(Stored items)
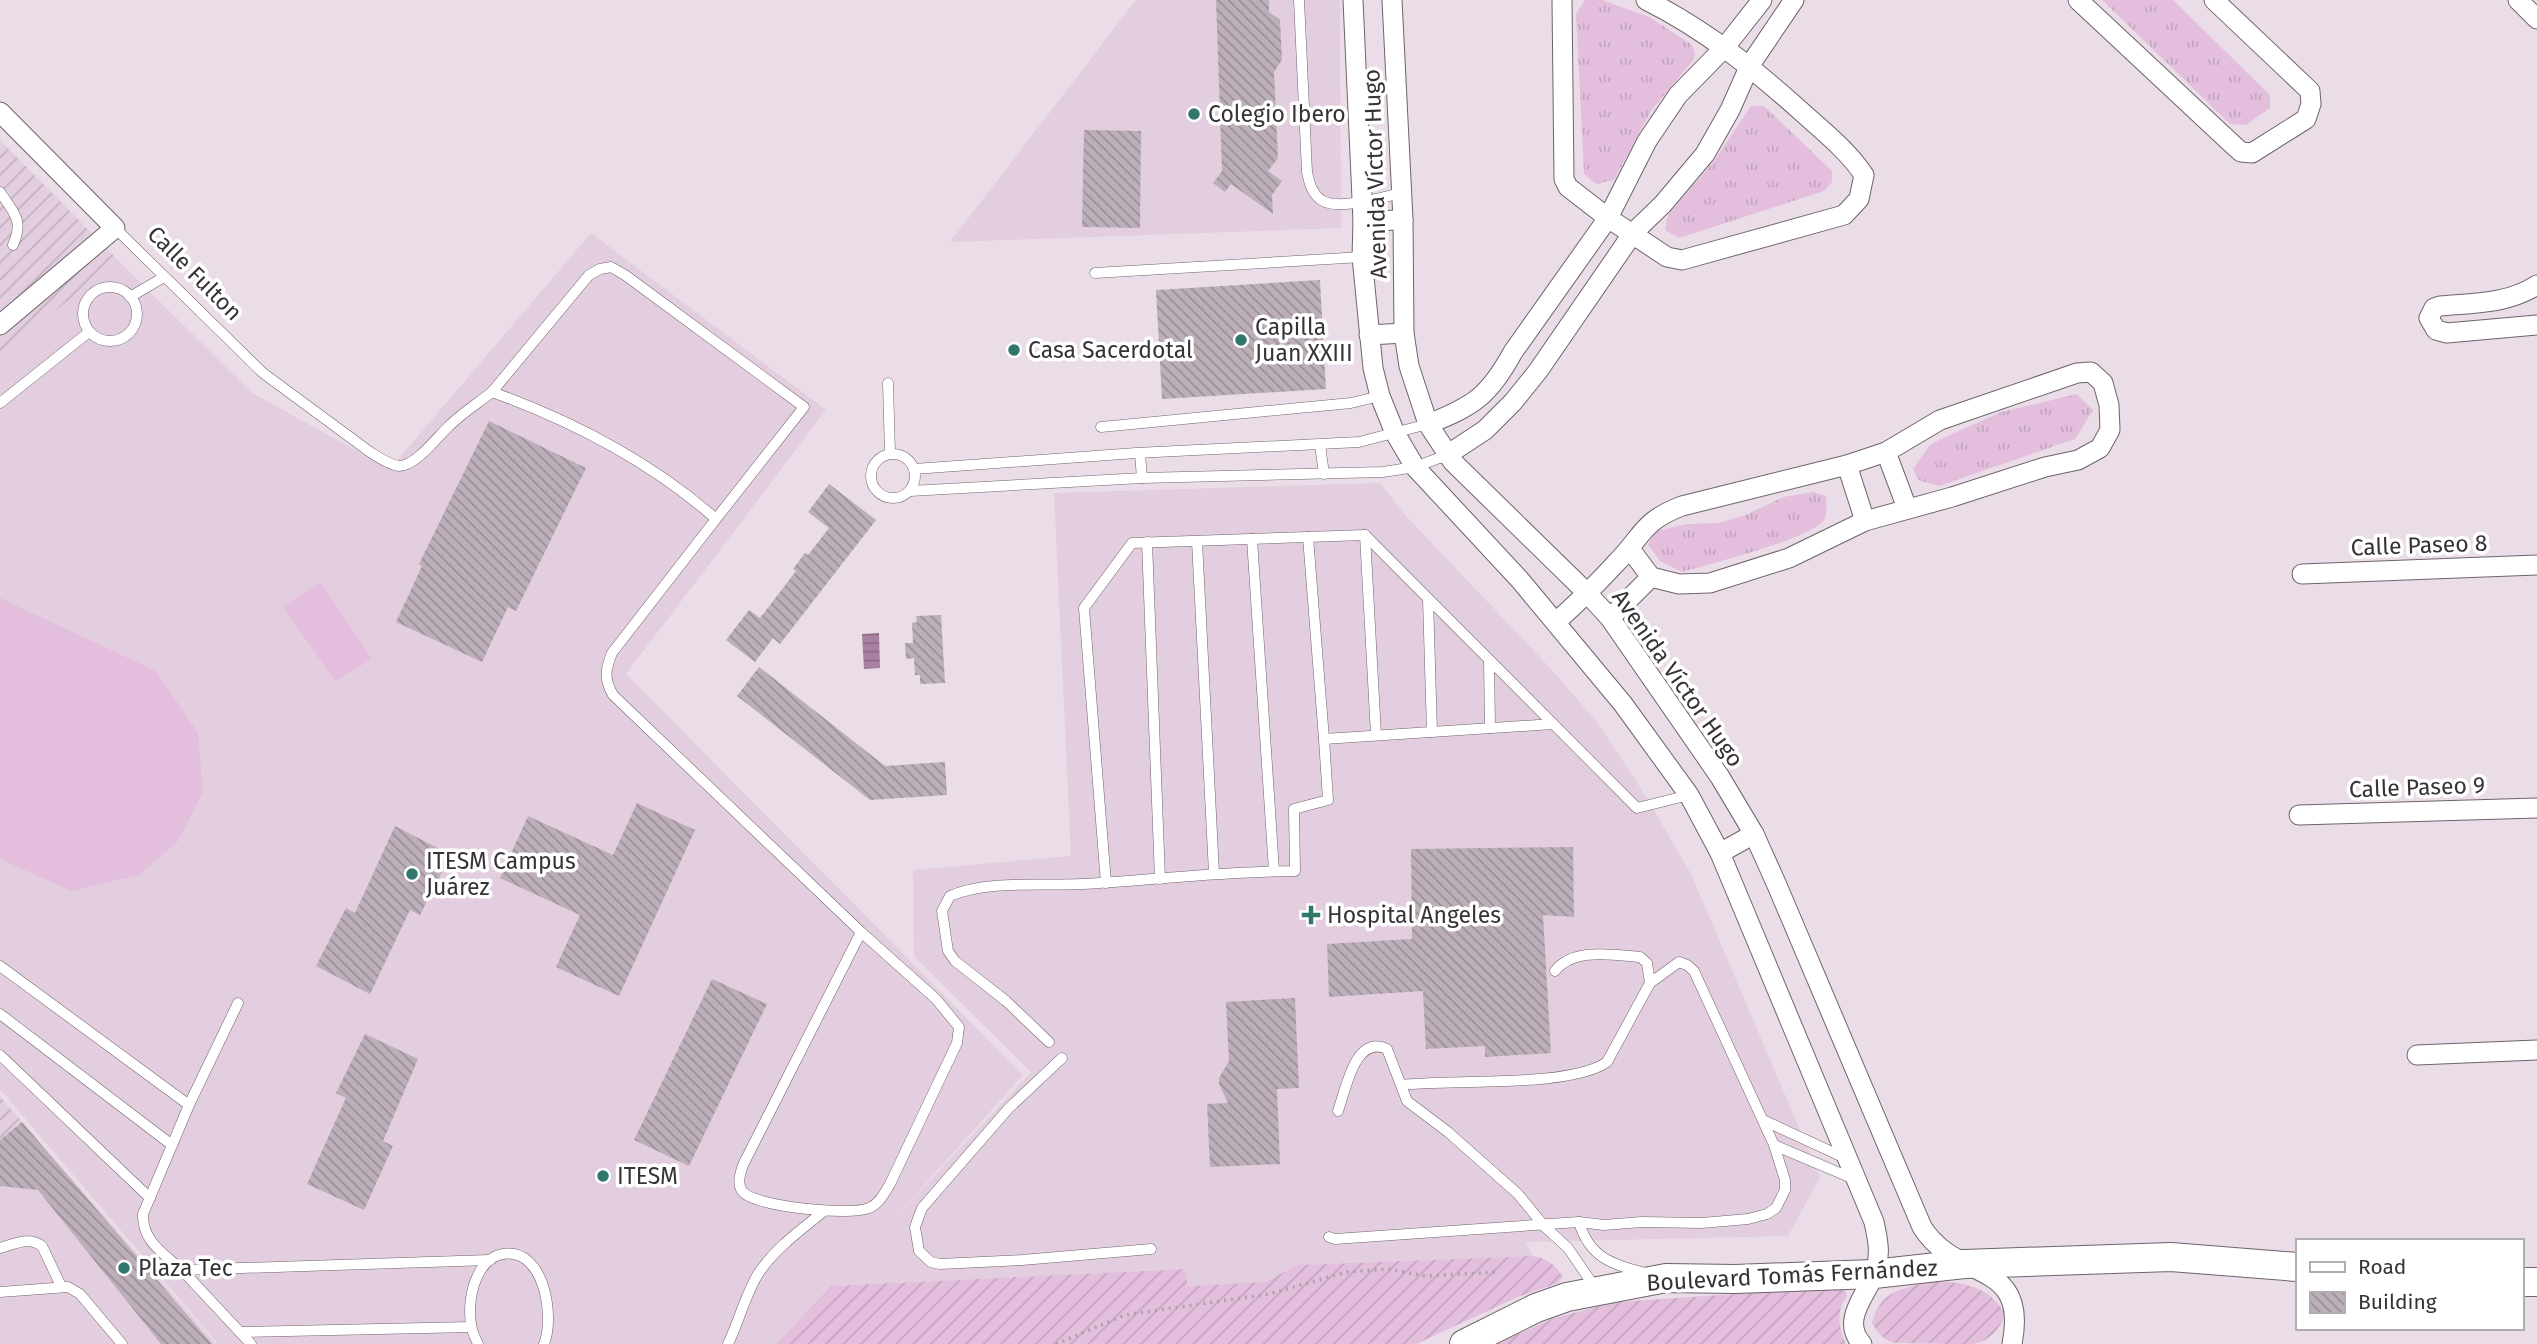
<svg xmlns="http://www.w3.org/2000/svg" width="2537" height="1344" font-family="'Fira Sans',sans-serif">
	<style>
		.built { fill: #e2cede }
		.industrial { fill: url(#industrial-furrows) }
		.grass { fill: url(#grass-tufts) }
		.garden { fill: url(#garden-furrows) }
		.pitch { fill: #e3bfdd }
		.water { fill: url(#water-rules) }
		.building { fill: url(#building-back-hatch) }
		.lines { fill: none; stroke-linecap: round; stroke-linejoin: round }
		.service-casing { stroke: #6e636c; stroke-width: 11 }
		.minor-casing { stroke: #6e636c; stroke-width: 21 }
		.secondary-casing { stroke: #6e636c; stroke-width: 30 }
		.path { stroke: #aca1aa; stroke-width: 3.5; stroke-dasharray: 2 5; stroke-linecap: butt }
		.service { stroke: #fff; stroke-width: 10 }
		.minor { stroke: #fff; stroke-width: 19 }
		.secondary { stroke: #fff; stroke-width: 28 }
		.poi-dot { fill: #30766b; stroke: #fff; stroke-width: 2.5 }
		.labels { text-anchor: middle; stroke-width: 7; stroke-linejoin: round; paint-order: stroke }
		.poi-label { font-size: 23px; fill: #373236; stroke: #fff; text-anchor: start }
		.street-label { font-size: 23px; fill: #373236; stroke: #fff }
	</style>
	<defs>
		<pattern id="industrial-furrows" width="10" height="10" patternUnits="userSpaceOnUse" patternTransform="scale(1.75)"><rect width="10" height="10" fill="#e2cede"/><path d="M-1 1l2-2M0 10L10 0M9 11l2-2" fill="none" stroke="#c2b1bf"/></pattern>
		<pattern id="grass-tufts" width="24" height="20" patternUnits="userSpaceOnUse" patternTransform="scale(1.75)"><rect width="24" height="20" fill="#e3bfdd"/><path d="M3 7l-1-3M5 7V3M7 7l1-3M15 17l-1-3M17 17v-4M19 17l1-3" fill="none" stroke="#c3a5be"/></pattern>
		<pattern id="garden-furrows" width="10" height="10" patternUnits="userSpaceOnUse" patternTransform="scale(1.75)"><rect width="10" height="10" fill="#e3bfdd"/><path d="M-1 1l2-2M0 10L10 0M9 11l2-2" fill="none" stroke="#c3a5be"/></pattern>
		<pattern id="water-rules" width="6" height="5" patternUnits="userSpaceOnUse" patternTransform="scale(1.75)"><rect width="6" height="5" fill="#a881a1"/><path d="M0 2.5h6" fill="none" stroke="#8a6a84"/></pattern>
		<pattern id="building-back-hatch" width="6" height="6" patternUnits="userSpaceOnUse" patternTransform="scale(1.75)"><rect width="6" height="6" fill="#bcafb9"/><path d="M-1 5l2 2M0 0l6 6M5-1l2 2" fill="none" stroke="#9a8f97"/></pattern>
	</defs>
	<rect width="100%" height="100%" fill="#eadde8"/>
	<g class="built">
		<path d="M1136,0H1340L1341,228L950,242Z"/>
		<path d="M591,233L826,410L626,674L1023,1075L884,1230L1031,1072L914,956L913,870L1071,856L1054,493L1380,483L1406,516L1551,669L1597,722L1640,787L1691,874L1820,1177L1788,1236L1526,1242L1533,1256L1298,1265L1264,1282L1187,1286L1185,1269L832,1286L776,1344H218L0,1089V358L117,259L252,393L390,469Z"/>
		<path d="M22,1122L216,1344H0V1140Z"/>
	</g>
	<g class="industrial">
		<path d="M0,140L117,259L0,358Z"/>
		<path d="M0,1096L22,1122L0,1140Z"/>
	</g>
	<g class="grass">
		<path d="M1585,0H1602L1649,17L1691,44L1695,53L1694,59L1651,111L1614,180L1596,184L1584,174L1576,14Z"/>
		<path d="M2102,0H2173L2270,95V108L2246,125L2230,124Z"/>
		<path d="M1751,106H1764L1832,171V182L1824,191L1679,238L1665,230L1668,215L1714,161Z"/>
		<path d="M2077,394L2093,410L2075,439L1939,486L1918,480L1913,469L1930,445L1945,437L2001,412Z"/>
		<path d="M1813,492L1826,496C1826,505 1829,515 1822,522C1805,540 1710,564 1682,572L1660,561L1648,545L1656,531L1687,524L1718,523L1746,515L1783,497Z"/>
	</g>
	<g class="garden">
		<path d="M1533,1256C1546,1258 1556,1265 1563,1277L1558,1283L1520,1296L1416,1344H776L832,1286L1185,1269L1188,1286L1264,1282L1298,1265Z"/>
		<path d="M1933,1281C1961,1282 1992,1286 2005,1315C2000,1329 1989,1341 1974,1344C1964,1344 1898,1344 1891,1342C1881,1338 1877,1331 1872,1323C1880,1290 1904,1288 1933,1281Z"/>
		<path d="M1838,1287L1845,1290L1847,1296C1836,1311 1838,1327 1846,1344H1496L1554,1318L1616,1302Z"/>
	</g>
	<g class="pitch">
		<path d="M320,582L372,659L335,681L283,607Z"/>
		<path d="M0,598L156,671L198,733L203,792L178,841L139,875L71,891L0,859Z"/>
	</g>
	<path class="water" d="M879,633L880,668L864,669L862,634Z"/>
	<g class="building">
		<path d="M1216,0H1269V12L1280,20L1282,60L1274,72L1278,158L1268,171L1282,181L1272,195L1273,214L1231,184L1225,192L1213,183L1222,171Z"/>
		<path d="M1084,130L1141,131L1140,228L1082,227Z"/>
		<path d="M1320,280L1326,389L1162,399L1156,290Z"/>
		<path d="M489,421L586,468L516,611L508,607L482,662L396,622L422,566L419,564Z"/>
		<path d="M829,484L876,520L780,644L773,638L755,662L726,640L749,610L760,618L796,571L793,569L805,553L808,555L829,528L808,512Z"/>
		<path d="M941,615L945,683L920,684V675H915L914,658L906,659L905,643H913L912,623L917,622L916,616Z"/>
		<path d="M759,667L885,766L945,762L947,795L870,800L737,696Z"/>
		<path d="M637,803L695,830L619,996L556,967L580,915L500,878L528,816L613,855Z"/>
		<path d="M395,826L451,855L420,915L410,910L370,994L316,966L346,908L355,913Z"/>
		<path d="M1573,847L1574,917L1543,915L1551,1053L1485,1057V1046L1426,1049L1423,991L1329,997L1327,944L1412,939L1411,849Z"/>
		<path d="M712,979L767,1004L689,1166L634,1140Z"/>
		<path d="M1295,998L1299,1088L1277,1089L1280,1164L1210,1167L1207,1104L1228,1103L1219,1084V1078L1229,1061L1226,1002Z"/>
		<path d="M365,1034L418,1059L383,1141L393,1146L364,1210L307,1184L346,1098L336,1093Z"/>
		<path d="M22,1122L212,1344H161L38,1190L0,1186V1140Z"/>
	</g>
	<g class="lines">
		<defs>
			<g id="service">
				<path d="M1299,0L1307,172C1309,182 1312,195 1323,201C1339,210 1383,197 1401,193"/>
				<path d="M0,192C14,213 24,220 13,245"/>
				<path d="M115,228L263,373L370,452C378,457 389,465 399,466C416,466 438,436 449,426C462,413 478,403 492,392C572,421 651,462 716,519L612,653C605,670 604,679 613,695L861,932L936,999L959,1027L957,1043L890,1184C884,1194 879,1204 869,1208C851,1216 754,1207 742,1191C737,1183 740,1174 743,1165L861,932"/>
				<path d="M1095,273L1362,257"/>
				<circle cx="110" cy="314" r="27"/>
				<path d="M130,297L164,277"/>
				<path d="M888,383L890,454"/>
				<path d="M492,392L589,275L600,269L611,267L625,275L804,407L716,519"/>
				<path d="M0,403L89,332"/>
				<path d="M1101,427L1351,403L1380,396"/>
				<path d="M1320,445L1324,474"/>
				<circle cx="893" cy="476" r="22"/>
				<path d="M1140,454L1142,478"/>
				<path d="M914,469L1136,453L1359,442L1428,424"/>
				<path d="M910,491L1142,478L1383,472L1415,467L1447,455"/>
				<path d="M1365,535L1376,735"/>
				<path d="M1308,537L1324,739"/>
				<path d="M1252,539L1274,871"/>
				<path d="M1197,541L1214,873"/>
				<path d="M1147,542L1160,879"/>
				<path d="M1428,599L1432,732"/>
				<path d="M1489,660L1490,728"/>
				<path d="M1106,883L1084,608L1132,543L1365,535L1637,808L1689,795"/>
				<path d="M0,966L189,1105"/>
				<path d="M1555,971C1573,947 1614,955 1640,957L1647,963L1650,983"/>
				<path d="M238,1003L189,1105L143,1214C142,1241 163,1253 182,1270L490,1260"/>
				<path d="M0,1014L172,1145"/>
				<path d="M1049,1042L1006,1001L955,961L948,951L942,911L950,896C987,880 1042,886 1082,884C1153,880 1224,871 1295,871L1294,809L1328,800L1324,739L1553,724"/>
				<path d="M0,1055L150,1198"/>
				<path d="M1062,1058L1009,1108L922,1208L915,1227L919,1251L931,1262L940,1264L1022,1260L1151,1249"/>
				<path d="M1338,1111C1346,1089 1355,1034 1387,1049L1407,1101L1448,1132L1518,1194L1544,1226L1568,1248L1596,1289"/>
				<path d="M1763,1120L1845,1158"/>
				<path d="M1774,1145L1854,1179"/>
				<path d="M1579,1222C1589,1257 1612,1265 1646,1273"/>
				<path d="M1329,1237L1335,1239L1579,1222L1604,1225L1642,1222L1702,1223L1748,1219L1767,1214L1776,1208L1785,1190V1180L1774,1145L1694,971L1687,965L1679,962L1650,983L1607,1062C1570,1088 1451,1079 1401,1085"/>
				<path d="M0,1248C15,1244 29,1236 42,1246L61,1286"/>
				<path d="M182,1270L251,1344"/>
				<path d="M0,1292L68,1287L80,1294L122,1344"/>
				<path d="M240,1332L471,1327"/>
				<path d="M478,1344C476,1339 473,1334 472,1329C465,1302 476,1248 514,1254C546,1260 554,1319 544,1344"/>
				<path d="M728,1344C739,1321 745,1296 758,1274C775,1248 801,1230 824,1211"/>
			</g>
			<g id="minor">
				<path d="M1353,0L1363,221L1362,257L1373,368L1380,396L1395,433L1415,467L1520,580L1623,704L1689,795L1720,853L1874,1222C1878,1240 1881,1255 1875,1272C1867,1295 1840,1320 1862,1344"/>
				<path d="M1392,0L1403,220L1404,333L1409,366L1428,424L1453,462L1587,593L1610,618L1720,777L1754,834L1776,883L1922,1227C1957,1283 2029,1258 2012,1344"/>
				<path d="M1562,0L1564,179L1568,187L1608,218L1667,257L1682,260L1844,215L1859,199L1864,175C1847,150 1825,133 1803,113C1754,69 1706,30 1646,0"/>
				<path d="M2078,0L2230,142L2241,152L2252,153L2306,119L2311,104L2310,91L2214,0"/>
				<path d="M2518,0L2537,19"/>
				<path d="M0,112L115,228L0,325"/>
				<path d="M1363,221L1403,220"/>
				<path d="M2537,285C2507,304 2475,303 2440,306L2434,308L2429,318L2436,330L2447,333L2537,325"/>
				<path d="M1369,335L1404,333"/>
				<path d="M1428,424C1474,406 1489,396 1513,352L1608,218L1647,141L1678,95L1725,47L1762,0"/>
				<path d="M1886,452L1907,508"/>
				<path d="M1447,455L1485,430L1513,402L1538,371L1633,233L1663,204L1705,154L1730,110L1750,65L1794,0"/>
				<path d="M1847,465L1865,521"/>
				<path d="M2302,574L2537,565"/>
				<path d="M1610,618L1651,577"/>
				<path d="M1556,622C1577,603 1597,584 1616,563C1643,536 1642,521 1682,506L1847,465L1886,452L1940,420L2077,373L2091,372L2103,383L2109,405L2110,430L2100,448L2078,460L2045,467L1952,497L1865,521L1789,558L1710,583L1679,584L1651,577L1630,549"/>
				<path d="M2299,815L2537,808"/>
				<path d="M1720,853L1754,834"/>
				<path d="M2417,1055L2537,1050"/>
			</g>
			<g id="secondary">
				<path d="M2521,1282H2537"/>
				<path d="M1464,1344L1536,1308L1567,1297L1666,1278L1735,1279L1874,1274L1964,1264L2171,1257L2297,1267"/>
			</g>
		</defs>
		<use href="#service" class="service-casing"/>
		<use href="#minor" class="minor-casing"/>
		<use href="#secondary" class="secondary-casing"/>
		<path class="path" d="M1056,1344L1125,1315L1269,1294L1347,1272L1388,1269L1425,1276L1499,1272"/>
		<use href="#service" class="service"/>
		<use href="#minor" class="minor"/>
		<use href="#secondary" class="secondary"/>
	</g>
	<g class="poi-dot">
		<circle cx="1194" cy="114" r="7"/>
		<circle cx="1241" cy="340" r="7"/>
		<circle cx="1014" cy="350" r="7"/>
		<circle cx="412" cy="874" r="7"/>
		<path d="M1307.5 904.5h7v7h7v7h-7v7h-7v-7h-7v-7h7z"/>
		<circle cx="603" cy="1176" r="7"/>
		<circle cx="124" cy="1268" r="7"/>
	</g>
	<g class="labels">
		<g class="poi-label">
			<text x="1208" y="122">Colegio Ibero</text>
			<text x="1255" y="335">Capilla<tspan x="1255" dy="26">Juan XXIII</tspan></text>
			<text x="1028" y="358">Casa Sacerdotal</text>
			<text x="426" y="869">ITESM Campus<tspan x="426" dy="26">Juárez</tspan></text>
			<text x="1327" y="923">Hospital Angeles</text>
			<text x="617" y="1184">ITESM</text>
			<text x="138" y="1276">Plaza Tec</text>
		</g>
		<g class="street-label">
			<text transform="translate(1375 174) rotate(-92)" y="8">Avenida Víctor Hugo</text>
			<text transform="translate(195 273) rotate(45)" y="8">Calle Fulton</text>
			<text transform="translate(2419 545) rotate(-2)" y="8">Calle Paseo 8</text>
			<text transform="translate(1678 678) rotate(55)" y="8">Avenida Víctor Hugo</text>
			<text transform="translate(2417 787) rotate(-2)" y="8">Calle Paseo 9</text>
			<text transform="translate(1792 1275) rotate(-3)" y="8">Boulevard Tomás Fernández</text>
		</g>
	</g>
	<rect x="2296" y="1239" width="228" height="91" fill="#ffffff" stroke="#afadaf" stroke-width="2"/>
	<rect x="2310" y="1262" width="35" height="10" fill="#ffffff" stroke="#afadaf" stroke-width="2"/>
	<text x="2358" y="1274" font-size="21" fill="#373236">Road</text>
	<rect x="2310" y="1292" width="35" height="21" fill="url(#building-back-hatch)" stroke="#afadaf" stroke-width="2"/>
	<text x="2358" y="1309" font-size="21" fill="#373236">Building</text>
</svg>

PROBLEM TO SOLVE:
All lines with the word "linecap" need to be copied from the data above.

WRITTEN SOLUTION:
		.lines { fill: none; stroke-linecap: round; stroke-linejoin: round }
		.path { stroke: #aca1aa; stroke-width: 3.5; stroke-dasharray: 2 5; stroke-linecap: butt }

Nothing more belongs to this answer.